The weeks leading up to Ingrid’s birth became a dress rehearsal for the final performance. The operating room became a stage and the care team became an orchestra with Parsons as the conductor. Everyone – from the doctors to nurses to the Ramos family – knew exactly what to do and when to do it.

Ingrid Ramos with her tracheostomy tube in place.
Ingrid Ramos has been able to thrive since having her tracheostomy tube placed. Photo courtesy of Rachael Smith-Ramos.

Ingrid was born via C-section at 39 weeks on March 8, 2019 – with no need for an EXIT procedure. As soon as she was born, doctors dropped the drape so Rachael and Ryan could see their beautiful little girl. As doctors stitched Rachael up, Ingrid was carried to the other side of the operating room where Christopher Hartnick, MD, of Pediatric Otolaryngology, began surgery to place the tracheostomy tube, or trach, in Ingrid’s airway.

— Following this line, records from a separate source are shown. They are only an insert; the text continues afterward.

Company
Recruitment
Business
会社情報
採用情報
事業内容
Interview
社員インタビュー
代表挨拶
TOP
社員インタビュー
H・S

“What we do well is establish strong relationships with families early on, and that’s what sees you through,” said Hartnick, chief of Pediatric Otolaryngology and director of the Pediatric Aerodigestive Center at MGfC and Massachusetts Eye and Ear. “We work as a team and especially in Ingrid’s case where there was a possibility of doing an EXIT procedure, there are a lot of hands involved, from doctors to nurses to anesthesiologists. But there is only one baby and one mother. We have to figure out whose hands go where and what they do at a given time.”

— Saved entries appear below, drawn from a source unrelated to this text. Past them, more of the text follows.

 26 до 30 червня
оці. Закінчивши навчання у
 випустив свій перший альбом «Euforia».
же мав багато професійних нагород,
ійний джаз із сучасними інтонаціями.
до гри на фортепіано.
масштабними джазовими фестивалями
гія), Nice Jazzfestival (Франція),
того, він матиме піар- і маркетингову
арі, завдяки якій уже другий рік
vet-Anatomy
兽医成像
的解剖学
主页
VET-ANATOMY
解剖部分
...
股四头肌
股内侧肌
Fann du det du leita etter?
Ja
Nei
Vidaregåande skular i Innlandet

Ingrid Ramos shortly after having her trach removed.
Ingrid Ramos after having her trach removed. Photo courtesy of Rachael Smith-Ramos.

Two days later, Lawlor removed the mass from Ingrid’s neck. What it was, however, was still a mystery. During Rachael’s pregnancy, doctors suspected it was one of two things – excess thyroid tissue or a neuroblastoma, a rare childhood cancer that develops from immature nerve cells in various parts of the body. After closer inspection at the lab, the mass was the former. Doctors also discovered that Ingrid had tracheomalacia, or a floppy airway, and a paralyzed right vocal cord, just under the mass.

Now just shy of 18 months old, Ingrid is a dark-haired beauty with a bright, cheery personality. She has met all her developmental milestones except speech, which she will work on once the trach is removed. While she still has tracheomalacia, her vocal cords are no longer paralyzed.

“Ingrid is almost walking now. She is a smart, feisty baby and we know her quality of life is better because of the care she received at MGfC and because of the trach,” said Rachael. “She hasn’t had to work hard to breathe and she’s grown and thrived because of it.”